§ Document segment:
Battlefield 3 Beta: In-Depth First Impressions

I have long since been a Battlefield fan, from the initial Battlefield 1942 to the most recent Battlefield Bad Company 2, I have played every iteration of the game on PC and console (Xbox & Xbox 360). When Battlefield 3 was announced I just about creamed myself and when the open Beta was announced, I practically passed out. Yesterday, the time finally came that I was able to get my hands on the game, well at least the Beta version. Mind you, the game releases in just under a month, on October 25th.

Now I must say, once I downloaded the immensely sized 1.3GB file to my hard drive, I was practically foaming at the mouth anxiously waiting to hop into a match. That didn’t exactly happen right away. Apparently EA was having problems with the Xbox servers and things weren’t going so well. After relentlessly trying for about 20 minutes, I hopped on Gears 3 for a bit to give EA some time to fix the problem. About an hour later I tried again and was still having problems, but EA was slowly getting things fixed. Within 5 minutes, I was able to jump into a match and off I went.

The Setting

The Beta takes place in Paris on a map called Operation Metro. There are 2 sides (obviously), with one being what I believe to be the U.S. Military and the other being possibly Russian or Western European. The game mode available is Rush, which was made famous by the Bad Company series. In Rush, the “Attackers” try to arm 2 fixed objective points, while the “Defenders” try to stop them and defuse aka defend. If the Attackers destroy the first 2 objective points, the map opens up further and 2 more objective points are on the map. In a round, there are a total of 8 objective points, with players fighting across 4 different areas on a map. On Operation Metro, you start off in a park, which is a wide open outdoor area/sniper haven, with plenty of cover including, small stone bridges, trees and shrubs. The next 2 sets of objectives are located in the dark subway tunnels, with narrow corridors, enclosed spaces and lots of close quarters combat. The final set of objectives are in an outside setting with buildings all around. You can enter most of the buildings and access multiple floors as well.

§ Your objective: Continue the Battlefield 3 Beta first-impressions review from where it stops, keeping its first-person voice and informal tone.

§ Dataset:
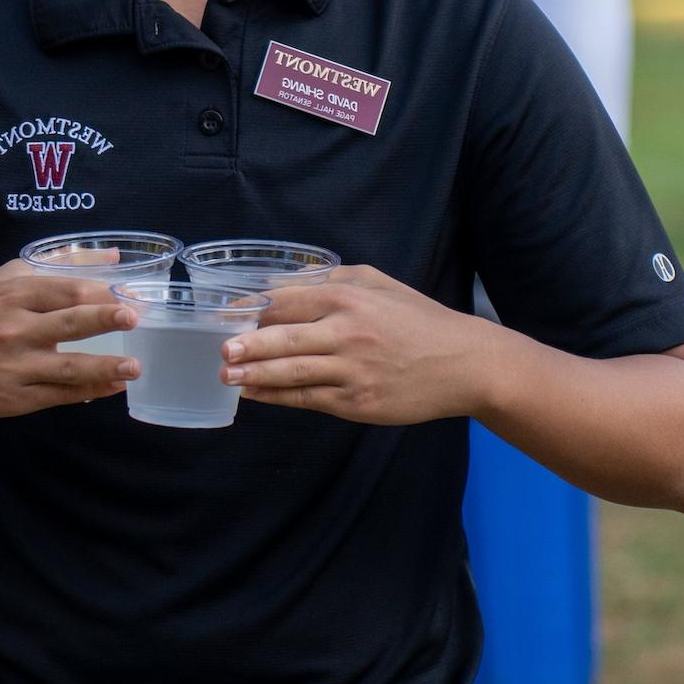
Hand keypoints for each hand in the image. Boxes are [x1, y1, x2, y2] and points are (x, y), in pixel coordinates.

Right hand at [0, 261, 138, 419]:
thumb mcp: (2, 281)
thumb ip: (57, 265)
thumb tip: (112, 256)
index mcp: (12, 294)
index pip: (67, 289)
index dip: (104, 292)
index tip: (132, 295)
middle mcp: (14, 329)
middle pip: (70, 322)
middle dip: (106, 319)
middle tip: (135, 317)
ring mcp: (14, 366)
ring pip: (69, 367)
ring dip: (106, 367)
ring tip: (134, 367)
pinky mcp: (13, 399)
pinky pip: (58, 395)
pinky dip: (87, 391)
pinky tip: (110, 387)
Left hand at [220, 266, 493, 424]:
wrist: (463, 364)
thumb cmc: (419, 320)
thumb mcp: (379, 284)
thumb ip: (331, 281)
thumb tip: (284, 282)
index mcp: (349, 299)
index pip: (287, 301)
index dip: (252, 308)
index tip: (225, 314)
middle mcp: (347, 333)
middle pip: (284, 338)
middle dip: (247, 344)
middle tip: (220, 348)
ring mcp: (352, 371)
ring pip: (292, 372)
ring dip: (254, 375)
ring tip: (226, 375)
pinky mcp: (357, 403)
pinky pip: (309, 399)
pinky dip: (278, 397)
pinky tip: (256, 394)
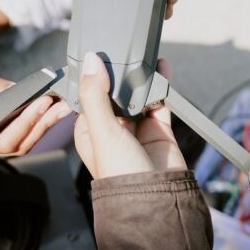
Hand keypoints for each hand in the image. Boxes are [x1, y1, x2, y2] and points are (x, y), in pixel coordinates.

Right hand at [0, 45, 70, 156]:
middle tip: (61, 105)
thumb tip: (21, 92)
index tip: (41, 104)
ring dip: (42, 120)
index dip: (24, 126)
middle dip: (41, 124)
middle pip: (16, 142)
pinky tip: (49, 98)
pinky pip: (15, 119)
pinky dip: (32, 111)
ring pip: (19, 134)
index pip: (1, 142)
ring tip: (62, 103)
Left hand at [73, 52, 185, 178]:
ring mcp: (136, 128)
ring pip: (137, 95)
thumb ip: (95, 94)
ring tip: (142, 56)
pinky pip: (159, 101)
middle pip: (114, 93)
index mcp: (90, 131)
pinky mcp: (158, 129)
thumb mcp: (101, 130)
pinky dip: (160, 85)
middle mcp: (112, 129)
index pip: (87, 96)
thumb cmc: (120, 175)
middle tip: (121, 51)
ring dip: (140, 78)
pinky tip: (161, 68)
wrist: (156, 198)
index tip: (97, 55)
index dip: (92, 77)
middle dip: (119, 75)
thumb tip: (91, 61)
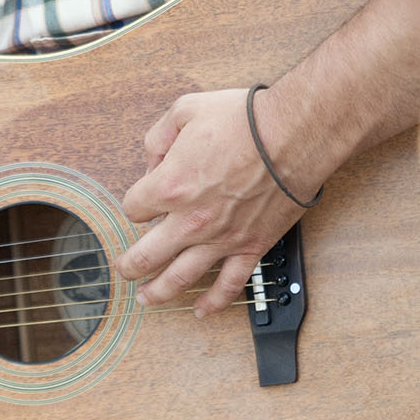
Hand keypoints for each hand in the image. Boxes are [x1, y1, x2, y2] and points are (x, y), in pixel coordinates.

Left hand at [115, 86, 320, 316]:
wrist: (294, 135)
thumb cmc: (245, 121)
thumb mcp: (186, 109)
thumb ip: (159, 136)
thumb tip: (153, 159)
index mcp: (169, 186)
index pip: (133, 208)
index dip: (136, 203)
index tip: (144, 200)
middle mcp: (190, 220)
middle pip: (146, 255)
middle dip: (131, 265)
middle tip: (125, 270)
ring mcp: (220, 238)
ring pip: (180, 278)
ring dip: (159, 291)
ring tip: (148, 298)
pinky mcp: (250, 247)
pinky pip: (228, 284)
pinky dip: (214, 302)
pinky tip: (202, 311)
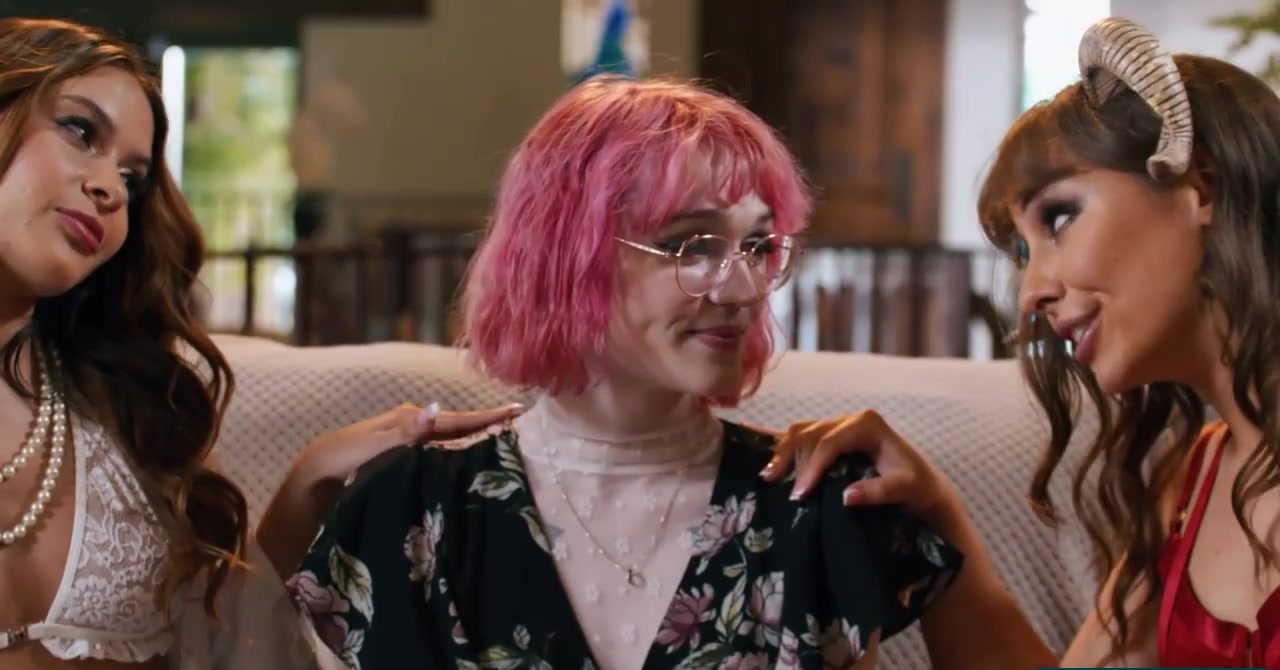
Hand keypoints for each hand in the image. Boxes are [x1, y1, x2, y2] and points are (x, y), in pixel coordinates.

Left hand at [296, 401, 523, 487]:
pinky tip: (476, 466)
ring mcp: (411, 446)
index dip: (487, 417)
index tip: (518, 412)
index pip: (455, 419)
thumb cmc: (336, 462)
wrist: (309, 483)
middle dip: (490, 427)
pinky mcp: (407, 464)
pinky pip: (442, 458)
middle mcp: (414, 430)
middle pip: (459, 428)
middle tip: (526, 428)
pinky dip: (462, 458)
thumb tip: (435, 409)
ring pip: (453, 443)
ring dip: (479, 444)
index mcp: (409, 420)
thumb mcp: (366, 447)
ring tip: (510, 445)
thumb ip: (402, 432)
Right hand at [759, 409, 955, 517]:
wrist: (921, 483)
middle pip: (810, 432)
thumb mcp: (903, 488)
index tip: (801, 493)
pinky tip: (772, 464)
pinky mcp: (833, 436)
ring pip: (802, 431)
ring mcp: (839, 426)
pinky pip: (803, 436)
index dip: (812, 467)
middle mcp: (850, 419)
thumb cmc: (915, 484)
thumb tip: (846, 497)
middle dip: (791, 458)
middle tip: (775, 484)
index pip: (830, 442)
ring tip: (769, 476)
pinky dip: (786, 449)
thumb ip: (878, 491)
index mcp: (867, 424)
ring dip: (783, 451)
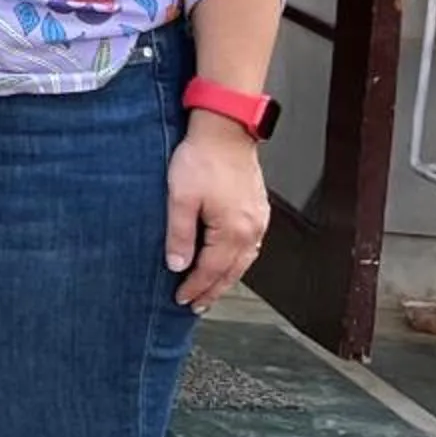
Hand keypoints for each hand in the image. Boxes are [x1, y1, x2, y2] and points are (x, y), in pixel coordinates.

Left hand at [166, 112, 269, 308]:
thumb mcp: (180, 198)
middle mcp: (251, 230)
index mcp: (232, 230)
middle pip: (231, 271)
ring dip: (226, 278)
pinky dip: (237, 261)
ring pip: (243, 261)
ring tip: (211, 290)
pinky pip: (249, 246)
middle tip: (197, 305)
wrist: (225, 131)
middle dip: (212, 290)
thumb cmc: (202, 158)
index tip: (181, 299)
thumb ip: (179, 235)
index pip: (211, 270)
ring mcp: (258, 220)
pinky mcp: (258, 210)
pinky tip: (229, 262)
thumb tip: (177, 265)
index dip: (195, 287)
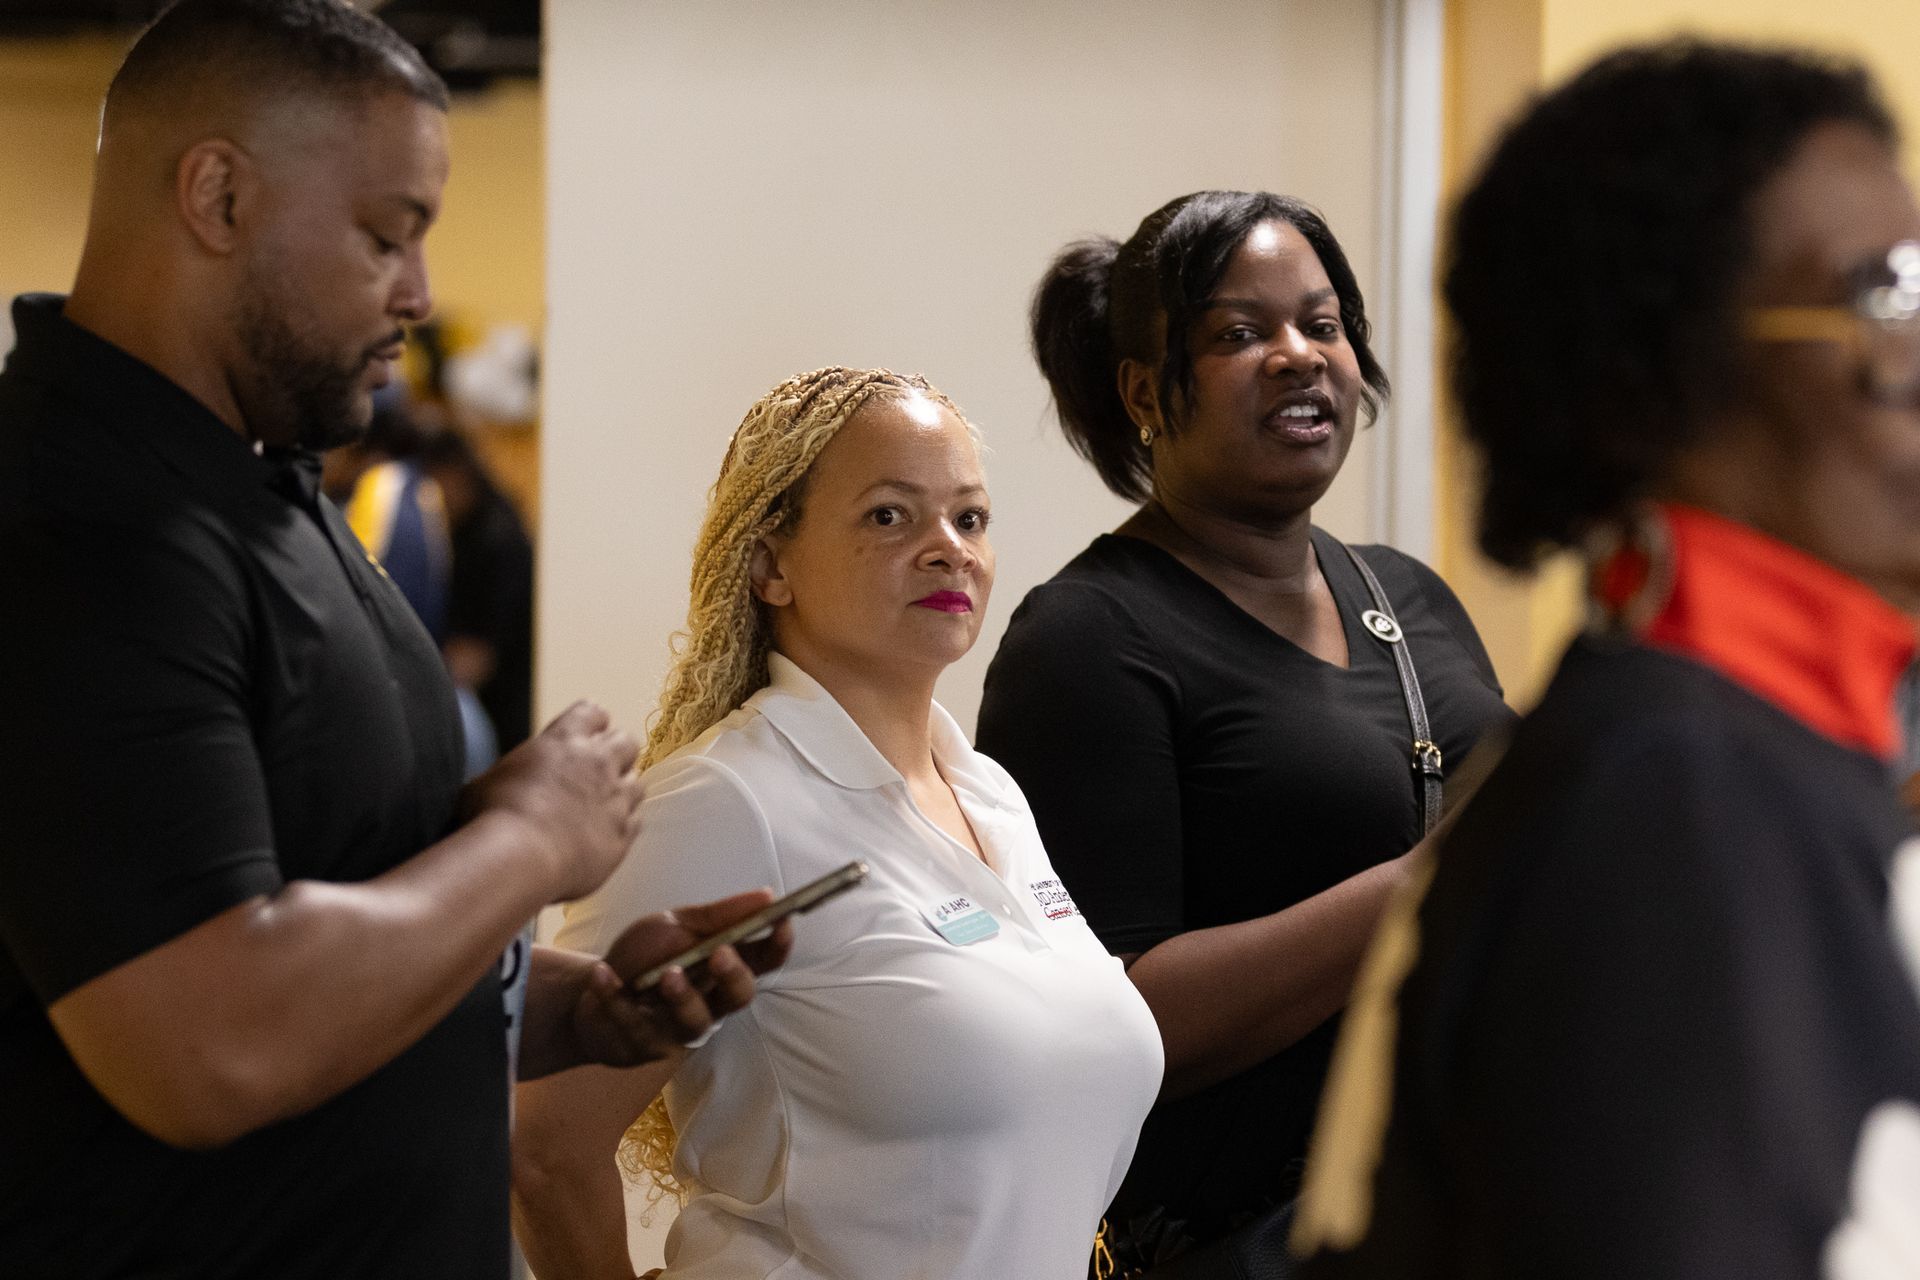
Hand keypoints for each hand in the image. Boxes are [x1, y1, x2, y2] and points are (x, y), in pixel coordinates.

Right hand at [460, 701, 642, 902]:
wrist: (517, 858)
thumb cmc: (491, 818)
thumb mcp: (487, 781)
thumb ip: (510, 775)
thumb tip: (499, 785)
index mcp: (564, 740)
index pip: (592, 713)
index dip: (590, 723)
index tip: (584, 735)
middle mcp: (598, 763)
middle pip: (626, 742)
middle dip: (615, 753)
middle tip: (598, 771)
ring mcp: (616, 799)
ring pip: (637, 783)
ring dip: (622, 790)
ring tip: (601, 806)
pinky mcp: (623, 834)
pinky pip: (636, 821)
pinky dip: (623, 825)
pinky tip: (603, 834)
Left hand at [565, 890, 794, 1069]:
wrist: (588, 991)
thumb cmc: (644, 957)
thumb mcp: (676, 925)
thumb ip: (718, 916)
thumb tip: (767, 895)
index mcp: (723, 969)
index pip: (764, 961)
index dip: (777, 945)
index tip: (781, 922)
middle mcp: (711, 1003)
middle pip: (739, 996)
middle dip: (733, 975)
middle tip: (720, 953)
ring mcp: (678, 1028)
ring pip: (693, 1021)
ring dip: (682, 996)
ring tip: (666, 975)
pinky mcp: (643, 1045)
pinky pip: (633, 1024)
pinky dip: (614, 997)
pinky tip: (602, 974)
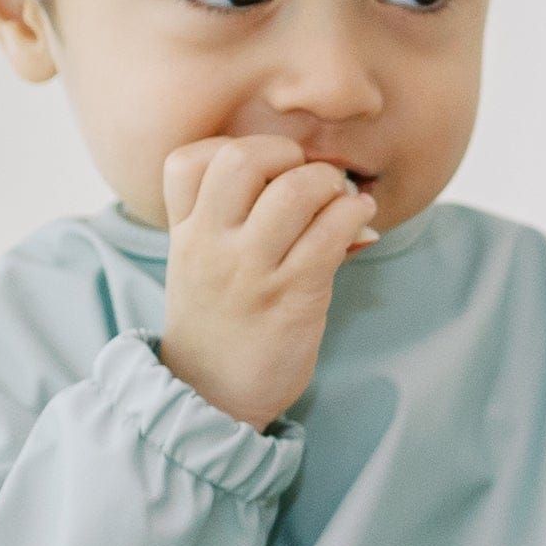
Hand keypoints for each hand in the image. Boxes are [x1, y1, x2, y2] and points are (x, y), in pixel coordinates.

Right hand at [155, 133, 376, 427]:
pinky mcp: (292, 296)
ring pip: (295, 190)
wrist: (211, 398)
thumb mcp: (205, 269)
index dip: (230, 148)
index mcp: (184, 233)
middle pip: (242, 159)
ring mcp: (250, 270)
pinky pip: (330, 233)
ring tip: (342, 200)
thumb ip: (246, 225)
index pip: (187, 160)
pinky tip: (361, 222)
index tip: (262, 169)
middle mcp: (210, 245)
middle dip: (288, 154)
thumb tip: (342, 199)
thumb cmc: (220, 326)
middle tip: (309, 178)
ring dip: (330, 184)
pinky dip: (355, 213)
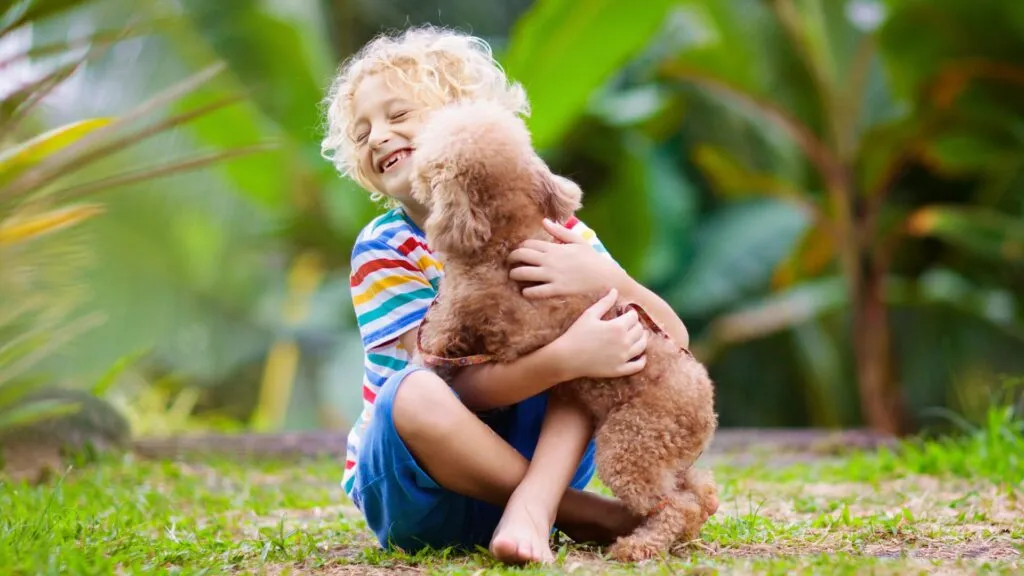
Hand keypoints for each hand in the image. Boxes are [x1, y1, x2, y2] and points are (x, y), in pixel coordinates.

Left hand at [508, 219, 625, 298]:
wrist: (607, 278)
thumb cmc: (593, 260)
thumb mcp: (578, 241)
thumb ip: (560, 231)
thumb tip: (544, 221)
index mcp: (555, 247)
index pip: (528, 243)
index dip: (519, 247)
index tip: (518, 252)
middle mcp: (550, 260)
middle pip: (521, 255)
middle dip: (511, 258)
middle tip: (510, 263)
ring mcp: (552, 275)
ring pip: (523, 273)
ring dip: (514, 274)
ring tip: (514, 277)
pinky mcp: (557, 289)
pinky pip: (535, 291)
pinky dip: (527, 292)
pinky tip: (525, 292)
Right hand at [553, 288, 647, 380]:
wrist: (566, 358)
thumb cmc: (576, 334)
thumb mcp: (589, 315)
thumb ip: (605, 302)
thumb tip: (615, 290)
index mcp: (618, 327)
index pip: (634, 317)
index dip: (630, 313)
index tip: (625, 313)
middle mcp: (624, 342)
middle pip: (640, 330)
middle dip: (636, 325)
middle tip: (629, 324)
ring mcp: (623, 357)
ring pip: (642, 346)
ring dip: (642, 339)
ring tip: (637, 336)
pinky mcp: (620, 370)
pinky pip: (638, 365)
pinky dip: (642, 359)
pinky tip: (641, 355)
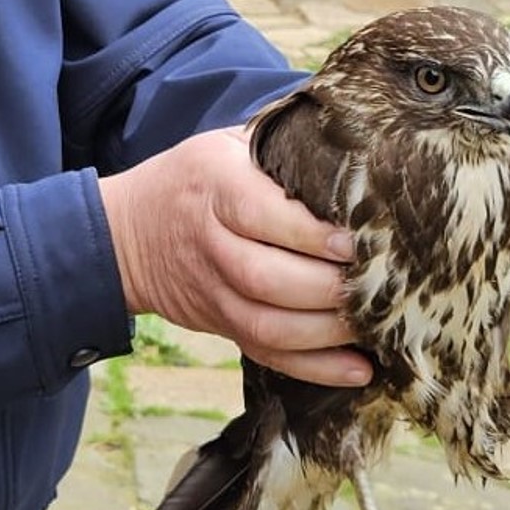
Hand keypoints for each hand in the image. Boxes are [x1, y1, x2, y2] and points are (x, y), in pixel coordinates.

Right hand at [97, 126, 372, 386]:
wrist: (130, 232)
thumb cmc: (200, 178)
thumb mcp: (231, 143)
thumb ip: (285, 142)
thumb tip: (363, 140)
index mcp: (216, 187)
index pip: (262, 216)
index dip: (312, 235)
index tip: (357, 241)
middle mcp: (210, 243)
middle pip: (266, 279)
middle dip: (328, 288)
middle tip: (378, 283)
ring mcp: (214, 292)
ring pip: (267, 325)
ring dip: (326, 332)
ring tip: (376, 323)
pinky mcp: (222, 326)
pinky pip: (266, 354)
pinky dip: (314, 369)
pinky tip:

§ Exercise answer:
The Control Scheme

This is fairly standard as with most shooters, but if you haven’t played Bad Company 2 or in a while, the control scheme might catch you off guard. Click in the left thumbstick and you sprint, hold left trigger to aim down sights, right trigger to shoot and hit “X” to reload. Now here’s the differences from your basic shooter controls: the left shoulder button throws grenades, right shoulder button activates your knife melee, clicking in the right thumbstick allows you to crouch and holding it in will put you into a prone position. Depending on what class you are, will determine what extra equipment you get, which is accessible through the D-pad. For example, engineers have a repair tool and an RPG; by hitting left on the D-pad, you bring up your RPG and by hitting right on the D-pad, you bring up the repair tool. I will get more in-depth with the other classes later on.

The Classes

You have the option of 4 specific classes: Assault, Engineer, Support and Recon. Assault is your basic soldier class with assault rifles and a defibrillator and med kits for equipment. Engineers have SMG’s with an RPG and repair tool as equipment. Support classes carry LMG’s with ammo kits for equipment. Finally, Recon is your basic sniper class with equipment being a CB Radio looking thing, which I believe is a mobile spawn point, but not too sure yet. Each side has different weapons, much like how the most recent Medal of Honor was; depending on side you’re on, determines what weapons you have access to. Case in point, Attackers usually run around with U.S. Military issue weapons: M4 carbines, M16’s, etc.; Defenders run with AK47’s, AK74u, etc. As you rank up, you start unlocking other attachments for your weapons. This is also based on how much you use each class, which is also another similarity to Medal of Honor. The more you utilize a certain class, the more you unlock for that class.

The Gameplay

When you have 24 players (Xbox 360 version) running around shooting at each other, things can get really hectic. When entering a game, you have the option of joining a squad or going solo. I would suggest joining one, even if you plan on going solo. The reason being, your squad mates are moving spawn points and spawning on them can put you into the action faster than the generic base spawn. While running around and engaging enemies, you do get a sliver of sensation to what war might actually feel like. These firefights “feel more natural,” as opposed to the fast paced and unrealistic COD. To rank up, you can earn points from doing almost anything, which include: killing an enemy, headshots, assists, arming or defusing an objective, suppressive fire while a teammate takes out an enemy and “spot” assists. If you or a teammate is aiming at an enemy, after about 2-3 seconds, it will “spot” the enemy, so that other players on your team can see it as well.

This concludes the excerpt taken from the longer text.